The Karnataka High Court recently reversed an order from a single bench that directed the reinstatement of a delinquent bank employee who was dismissed from service for lending money to fictitious persons without securing repayment of loans. The court observed that the opinion given by the Central Vigilance Commission (CVC) to the disciplinary authority need not be shared with the employee.
The division bench of Justice Krishna S Dixit and Justice Ramachandra D Huddar allowed the appeal filed by Vijaya Bank and agreed with its contention that taking the opinion of the Central Vigilance Officer is internalized through Regulation 19 of Vijaya Bank Officer Employees’ (Discipline and Appeal) Regulations, 1981. The court stated that the purpose of consulting the Vigilance Commission is not in the interest of the employee but in the larger interest of the banking institution.

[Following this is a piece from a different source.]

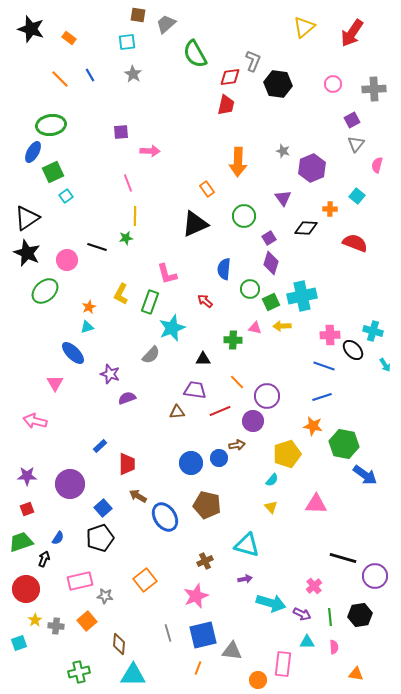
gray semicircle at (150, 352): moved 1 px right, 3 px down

The court also held that once an employee of a bank is convicted for an offense involving moral turpitude, they are liable to be discontinued from employment. In this case, the employee was convicted for offenses under the Indian Penal Code and the Prevention of Corruption Act.
The court rejected the view taken by the Supreme Court in previous cases and stated that the provision in Regulation 19 of the 1981 Regulations was absent in those cases. The court emphasized that the provision in Regulation 19 was essential and should have been discussed in the impugned order.
Importance of Proper Banking Practices and Protecting Public Trust
The court highlighted the importance of proper banking practices and the need to protect the public trust. It stated that funds are entrusted to banks by the public, and this establishes a public trust that compels bankers to act with greater care. The court criticized the employee in this case for indiscriminately lending the bank’s money to fictitious persons without securing repayment, resulting in a significant financial loss for the bank.
The court referred to the closure and merger of public sector banks due to bad debts and emphasized the need for responsible lending practices. It stated that indiscriminate lending in violation of prescribed protocols is unscrupulous and culpable, putting banking institutions at risk of losing public money.
Conclusion
In conclusion, the Karnataka High Court ruled that the opinion given by the Central Vigilance Commission to the disciplinary authority need not be shared with a delinquent bank employee. The court emphasized the importance of proper banking practices and protecting the public trust. It held that once an employee is convicted for an offense involving moral turpitude, they are liable to be discontinued from employment. The court set aside the reinstatement order for the delinquent bank employee.